Look at a recent meal I had at Cut, at the 45 Park Lane hotel. It would be easy to immediately not like it, as for starters it is in a hotel, and one that tries hard to be hip. And trying hard is never good. But as I was paying, it helped me think positive thoughts. By the time I had read the menu and gone over the wine list, I realised my appreciation for Cut was going to have to be boundless at this price. This was going to be an absolute love-in, weeks on end of it.

So I found it amusing rather than very irritating that although they only mainly serve cuts of meat that would bankrupt a small nation, they still didn’t manage to serve the right piece of meat to the right guest. We actually enjoyed playing Pass-the-£100-Plate for a while as the meat got cold — sorry, rested a little longer. More fun was had by all playing Guess Who Got Your Tea, Where’s the Jasmine and Hands Off My Mint. But my favourite of all was Spot the Only Trained Waiter in the Restaurant. No winners in that game.
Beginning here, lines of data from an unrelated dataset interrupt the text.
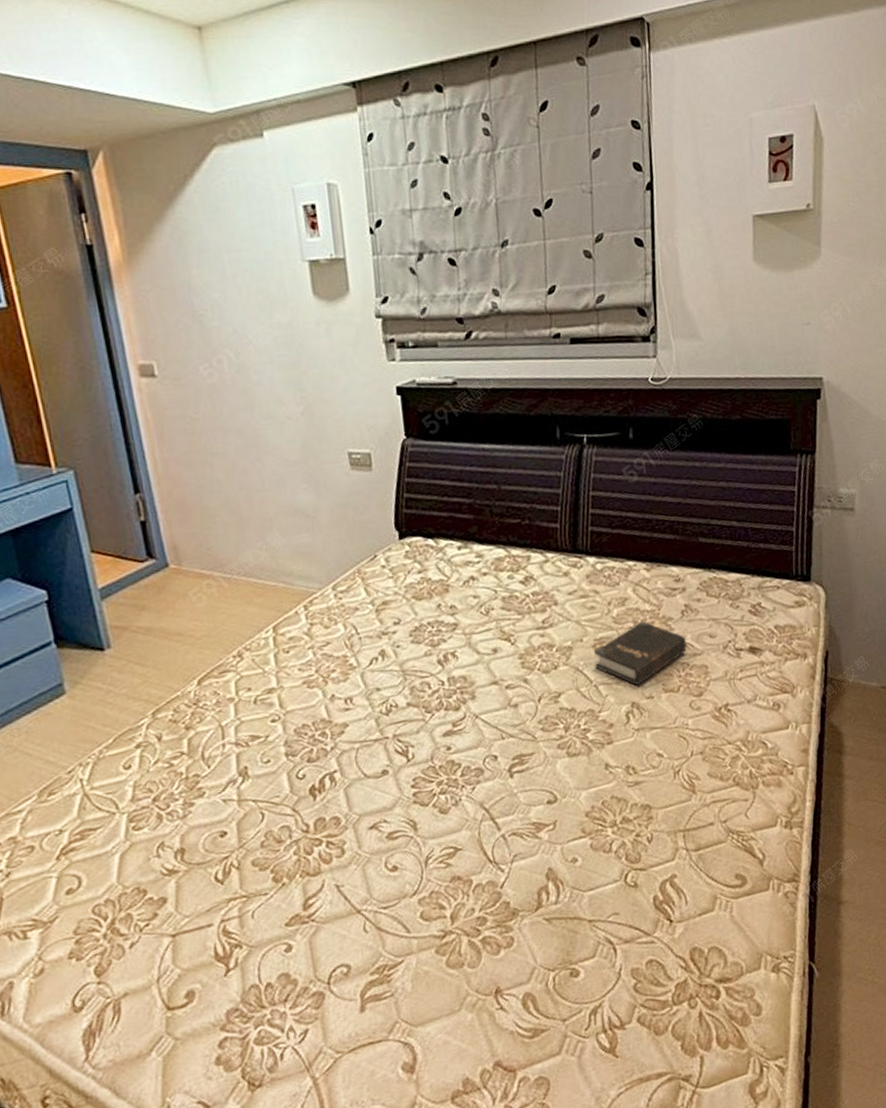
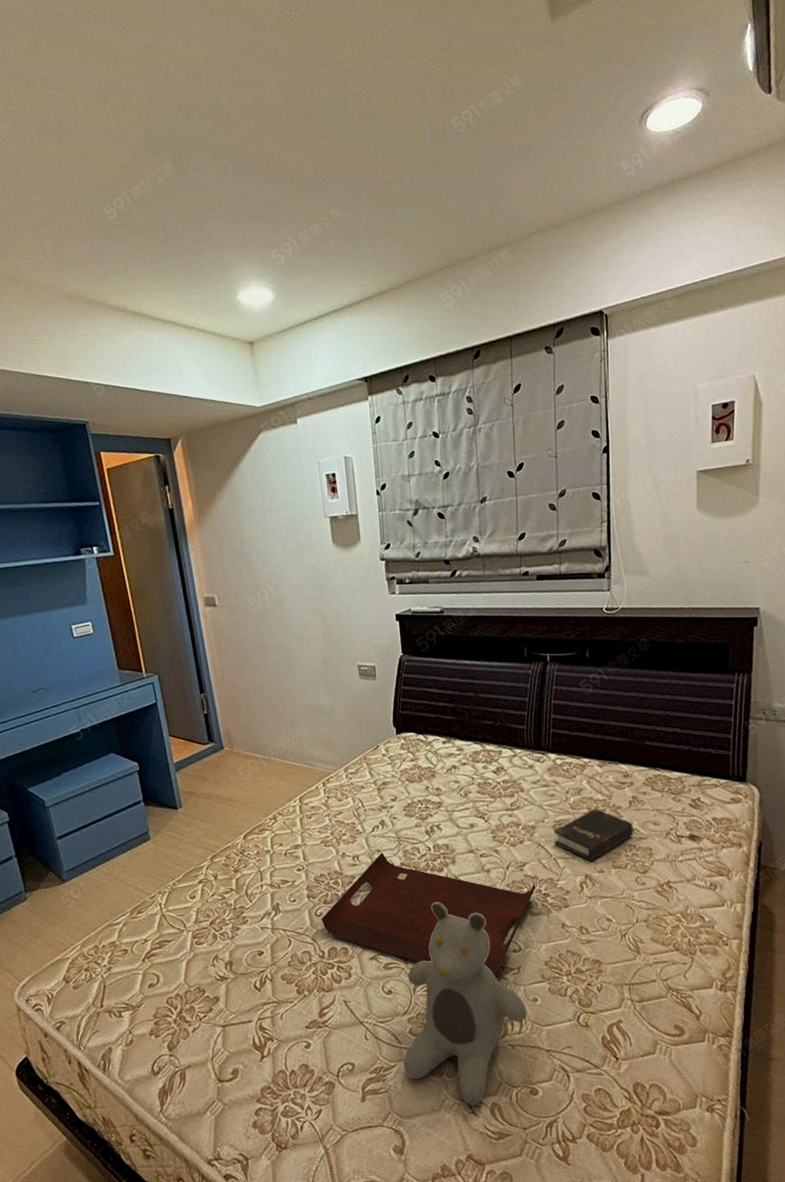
serving tray: none [304,691,574,838] -> present [321,853,536,978]
teddy bear: none [413,748,565,1001] -> present [403,901,527,1106]

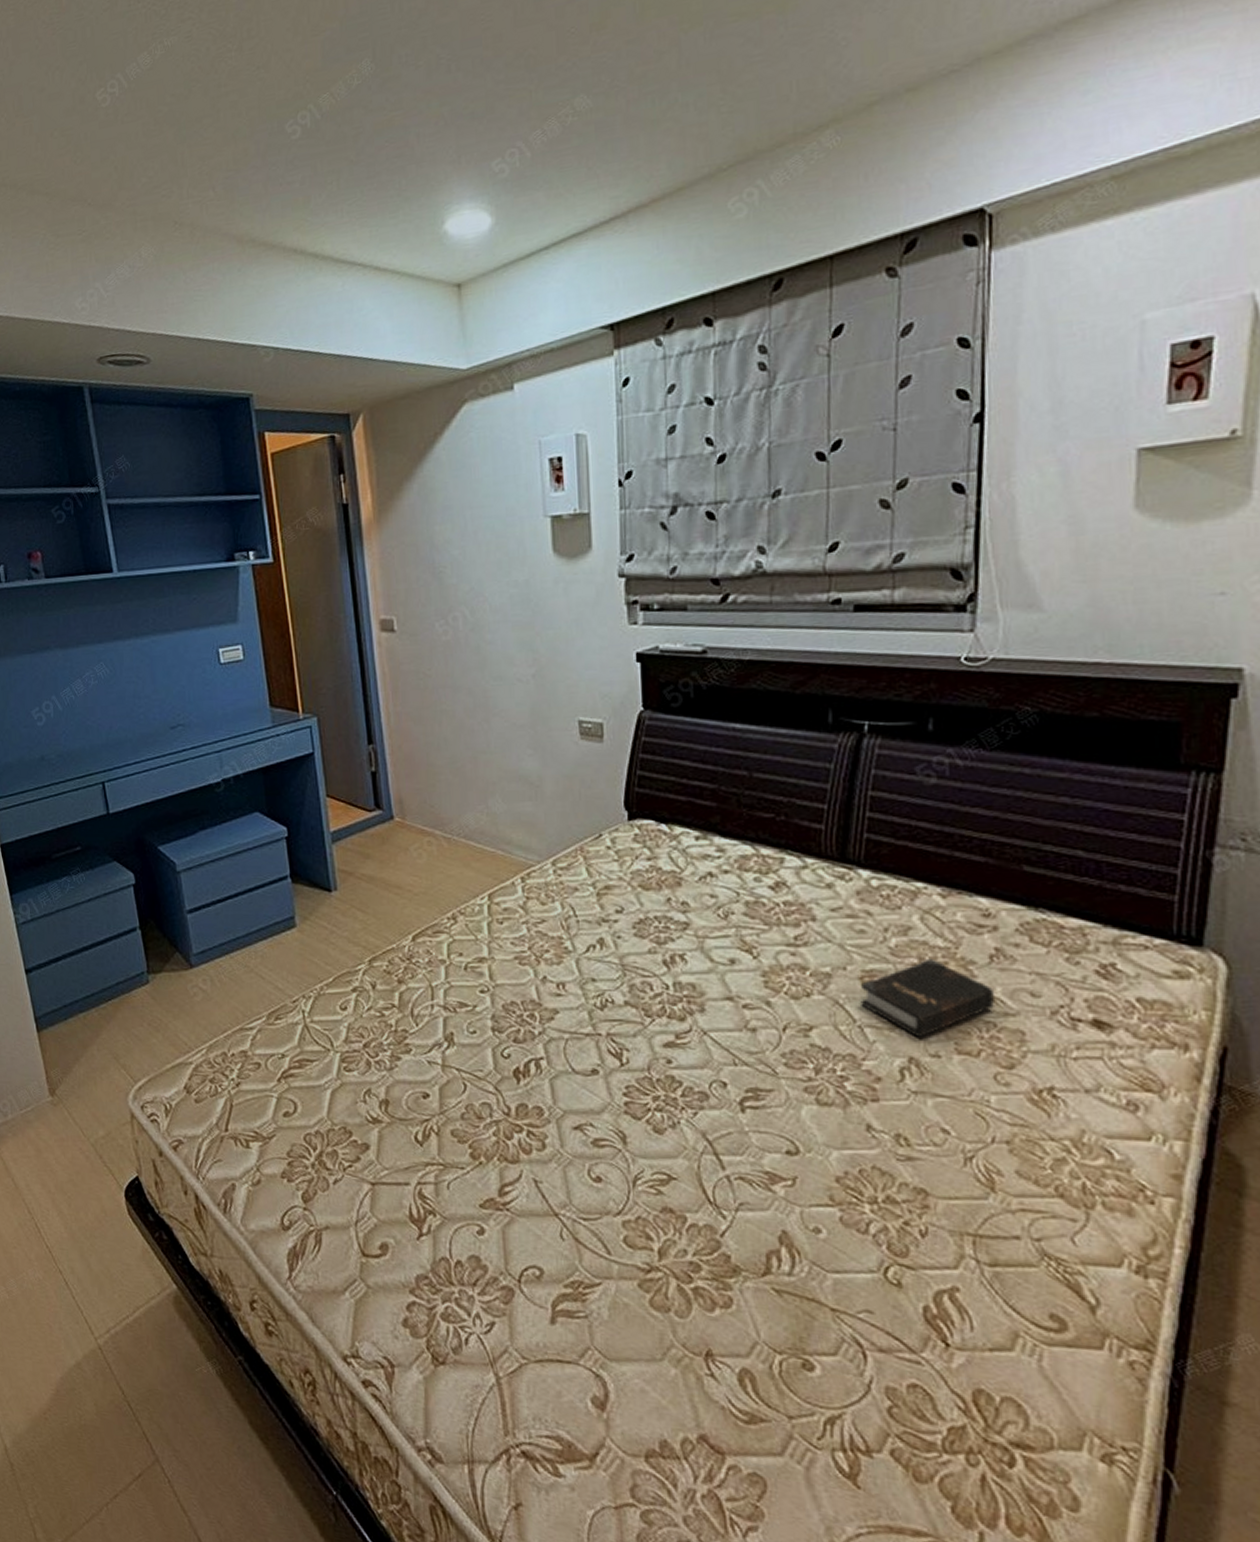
serving tray: present [321,853,536,978] -> none [508,983,828,1187]
teddy bear: present [403,901,527,1106] -> none [612,1062,804,1367]

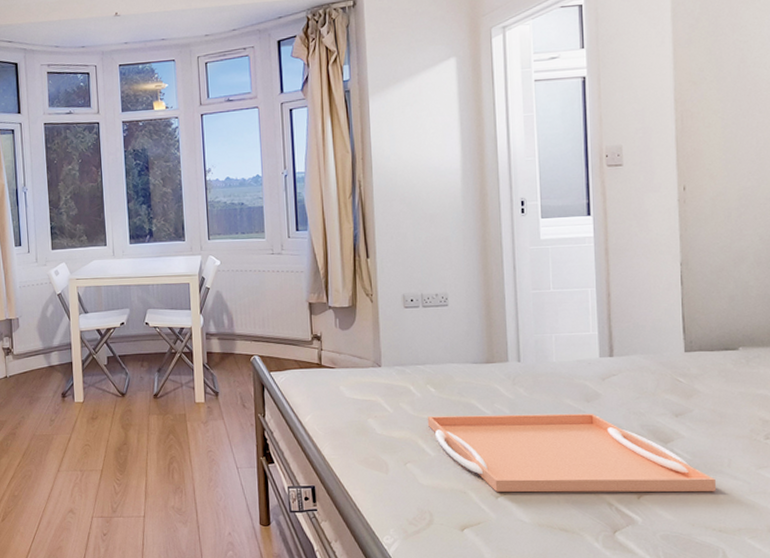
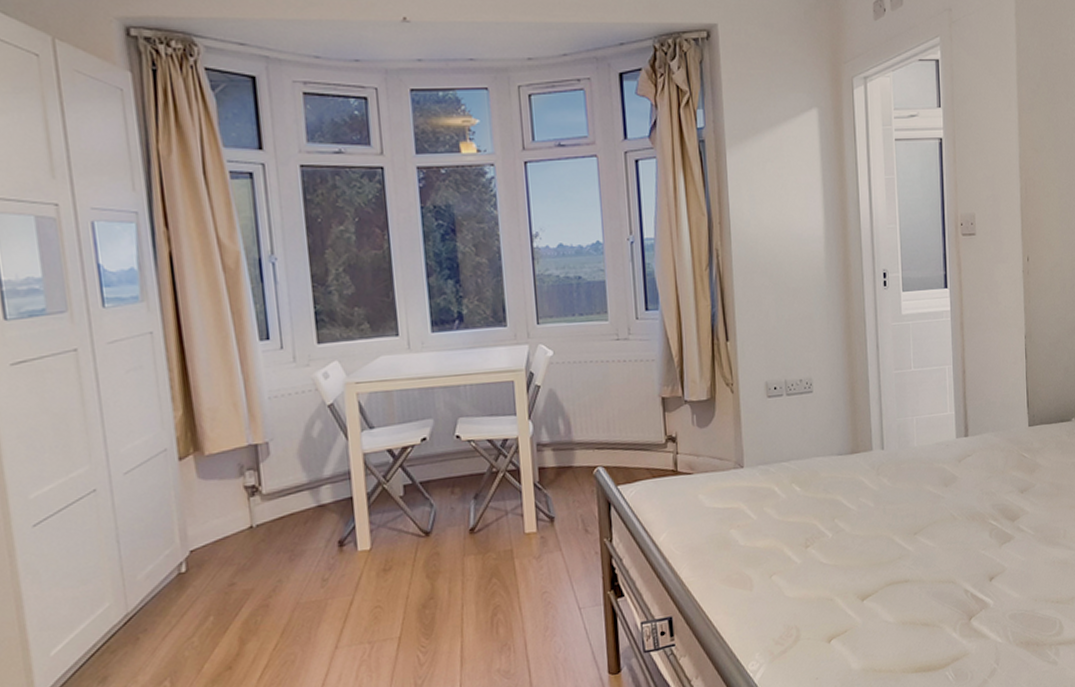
serving tray: present [427,413,716,493] -> none [792,497,1054,594]

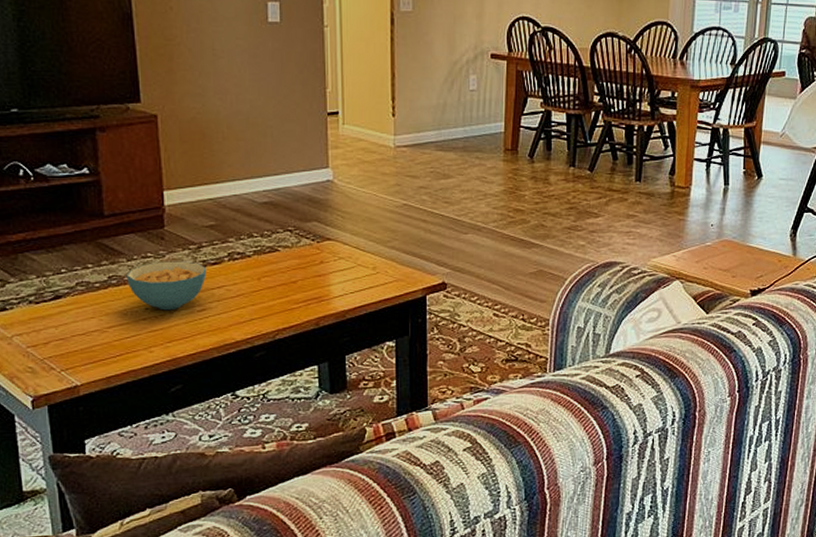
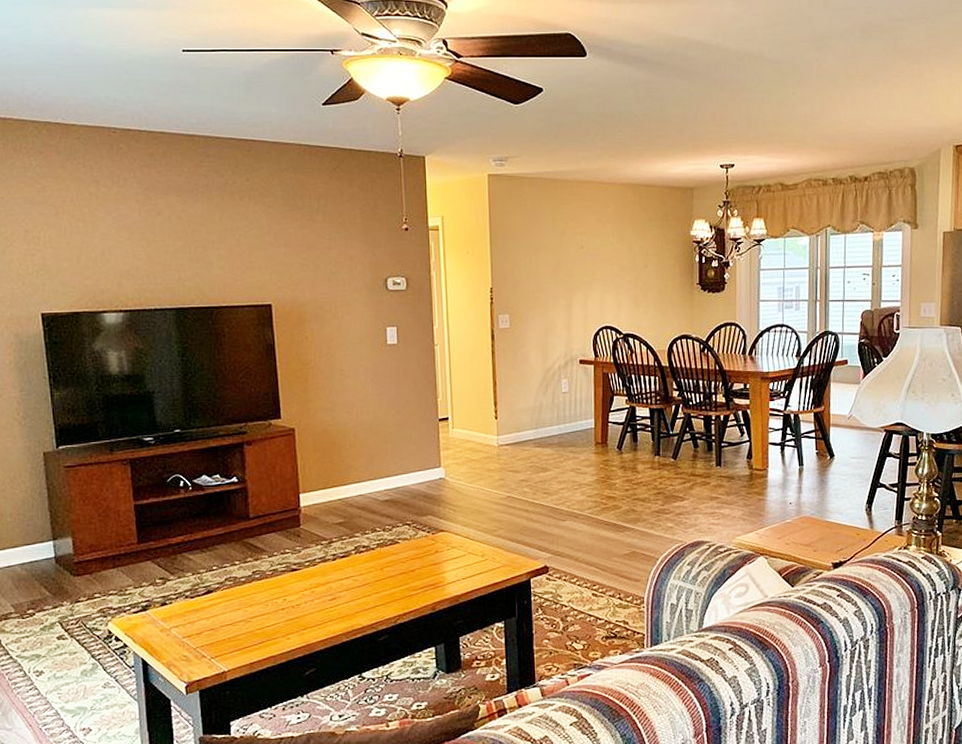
cereal bowl: present [126,261,207,311] -> none [268,555,337,601]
The bill duly arrived, service included — a final painful reminder to be appreciative of my dinner at Cut. Hugely appreciative. Massively actually… Hence this piece. Not a review this. And not a bad word to say. Even about the prodigious amount of good food that didn’t help me sleep well that night.

Shot to Hellas

My beloved late Greek stepfather used to say that once upon a time in Greece there were gods, but now there were only God-damn Greeks. I feel a lot of people may empathise with this joke, but I find it unfair and most of all misdirected. For it is one of the traits of our societies to always blame someone, anyone, else for your own doing.

After all, it was Britain and Churchill himself that saw European union as the way to avoid further Franco-German conflicts engulfing the world. Not the Greeks. The baton was eagerly taken on and led to economic union by Mitterrand as a counterbalance to ever-growing renewed German might. Not the Greeks. France and Germany agreed to remove the 60 per cent debt to GDP maximum limit to allow Italy in and later on were the first to breach the 3 per cent deficit rule. Not the Greeks.

The rest, as they say, is catastrophic history. No Greek gods here, only sacrificial lambs to a Franco-Saxon altar, with a bit of Goldman Sachs greed thrown in.